International families face unique complications if the relationship between parents breaks down. A parent may wish to return to their home country with their child or relocate overseas for work, which can make it difficult for the child to have regular contact with both parents.
If the other parent disagrees with arrangements that involve the child relocating, specialist advice and help may be required to resolve the situation. When an outcome cannot be agreed by everyone with Parental Responsibility for that child, the permission of the court needs to be sought.
The Allard Bailey team understands the thorny issues surrounding international child custody and relocation and provides full support and advice at all stages of this process.
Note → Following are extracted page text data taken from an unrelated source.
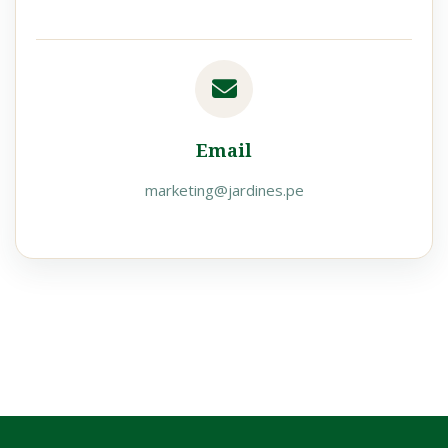
Email
marketing@jardines.pe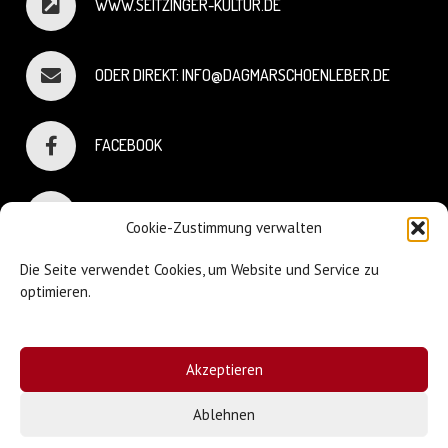
WWW.SEITZINGER-KULTUR.DE
ODER DIREKT: INFO@DAGMARSCHOENLEBER.DE
FACEBOOK
INSTAGRAM
Cookie-Zustimmung verwalten
Die Seite verwendet Cookies, um Website und Service zu
optimieren.
© Dagmar Schönleber
Akzeptieren
Webdesign:
Sniffing Dog
| Mary Keiser
Ablehnen
Impressum & Datenschutz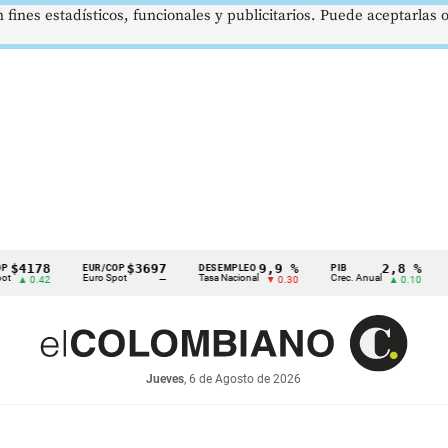
 fines estadísticos, funcionales y publicitarios. Puede aceptarlas
78
$3697
9,9 %
2,8 %
EUR/COP
DESEMPLEO
PIB
TRM
Euro Spot
Tasa Nacional
Crec. Anual
Tasa R
42
—
▼ 0.30
▲ 0.10
Jueves
, 6 de Agosto de 2026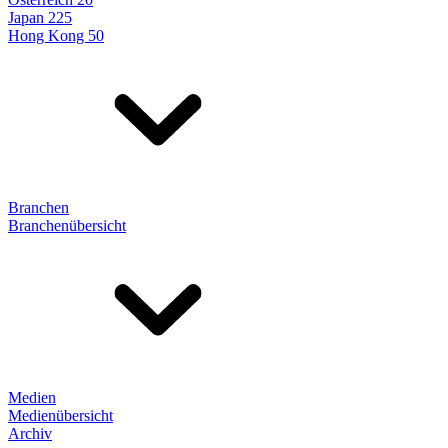
Japan 225
Hong Kong 50
Branchen
Branchenübersicht
Medien
Medienübersicht
Archiv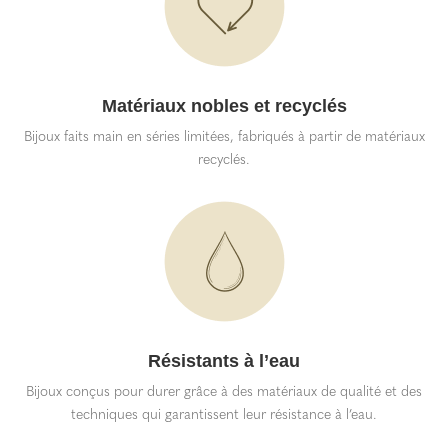
Matériaux nobles et recyclés
Bijoux faits main en séries limitées, fabriqués à partir de matériaux
recyclés.
Résistants à l’eau
Bijoux conçus pour durer grâce à des matériaux de qualité et des
techniques qui garantissent leur résistance à l’eau.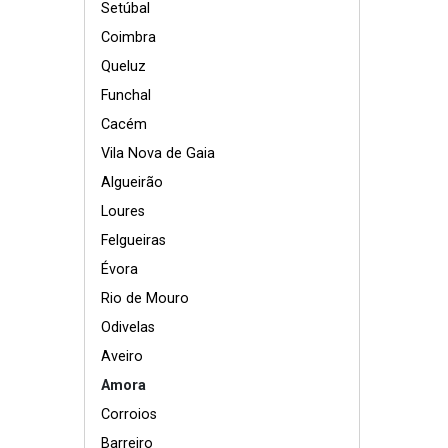
Setúbal
Coimbra
Queluz
Funchal
Cacém
Vila Nova de Gaia
Algueirão
Loures
Felgueiras
Évora
Rio de Mouro
Odivelas
Aveiro
Amora
Corroios
Barreiro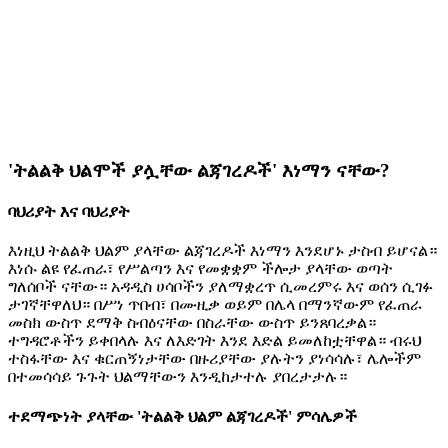
'ትልልቅ ህልሞች ያሏቸው ልጃገረዶች' እነማን ናቸው?
ባህሪያት እና ባህሪያት
እነዚህ ትልልቅ ህልም ያላቸው ልጃገረዶች እነማን እንደሆኑ ታስብ ይሆናል።
እነሱ ልዩ የፈጠራ፣ የሥልጣን እና የመቋቋም ችሎታ ያላቸው ወጣት
ግለሰቦች ናቸው። አዳዲስ ሀሳቦችን ያለማቋረጥ ሲመረምሩ እና ወሰን ሲገፉ
ታገኛቸዋለህ። በሥነ ጥበብ፣ በሙዚቃ ወይም በሌላ በማንኛውም የፈጠራ
መስክ ውስጥ ደማቅ ስብዕናቸው በስራቸው ውስጥ ይንጸባረቃል።
ተግዳሮቶችን ይቀበላሉ እና ለእድገት እንደ እድል ይመለከቷቸዋል። ብሩህ
ተስፋቸው እና ቁርጠኝነታቸው በዙሪያቸው ያሉትን ያነሳሳሉ፣ ሌሎችም
በተመሳሳይ ጉጉት ህልማቸውን እንዲከታተሉ ያበረታታሉ።
ተደማጭነት ያላቸው 'ትልልቅ ህልም ልጃገረዶች' ምሳሌዎች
English law states that everyone with Parental Responsibility for a child needs to give consent for that child to be taken overseas for any length of time. However, if your child lives with you and that is recorded in a Child Arrangements Order, you can usually take them overseas for up to 28 days without permission. If you require consent, but this has not been given, you can apply to the court for permission.
If the child’s other parent has Parental Responsibility, they usually need to give consent for that child to live overseas. If they do not agree, you can apply to the court for permission to relocate. It can take a number of months, or even years for the court to make a final decision, so it is vital that legal advice is sought at an early stage.
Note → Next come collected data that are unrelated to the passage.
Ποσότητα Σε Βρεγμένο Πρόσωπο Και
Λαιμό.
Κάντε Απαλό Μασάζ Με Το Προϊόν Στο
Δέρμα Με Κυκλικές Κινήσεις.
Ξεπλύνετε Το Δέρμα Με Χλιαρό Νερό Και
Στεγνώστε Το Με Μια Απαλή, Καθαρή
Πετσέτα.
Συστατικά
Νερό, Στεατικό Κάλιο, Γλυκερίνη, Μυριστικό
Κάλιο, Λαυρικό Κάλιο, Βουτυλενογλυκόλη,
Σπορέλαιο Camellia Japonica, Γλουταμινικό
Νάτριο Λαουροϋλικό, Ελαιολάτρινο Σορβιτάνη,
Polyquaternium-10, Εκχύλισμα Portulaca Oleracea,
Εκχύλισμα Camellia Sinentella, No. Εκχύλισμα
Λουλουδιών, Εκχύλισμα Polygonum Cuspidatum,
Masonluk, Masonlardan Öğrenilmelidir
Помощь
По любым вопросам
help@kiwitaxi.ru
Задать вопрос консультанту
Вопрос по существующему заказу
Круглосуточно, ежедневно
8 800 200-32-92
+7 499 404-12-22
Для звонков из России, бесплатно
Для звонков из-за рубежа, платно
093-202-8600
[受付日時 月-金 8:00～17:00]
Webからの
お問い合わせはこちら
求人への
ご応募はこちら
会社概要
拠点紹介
We recommend that the child’s other parent provides a letter of consent, which contains their contact details so that its authenticity can be checked. If you have a Child Arrangements Order that states your child lives with you then you can take your child overseas for up to 28 without permission. It is a good idea to take a sealed copy of the relevant Court Order when you travel. We recommend that you check with your Solicitor if you need to do anything else, such as having documents verified. If you do not have the same surname as your child, you may be asked to prove your relationship to them if you travel. In which case, we advise taking extra documentation such as a copy of their birth certificate, adoption certificate or your parental order, as well as any relevant divorce or marriage certificates.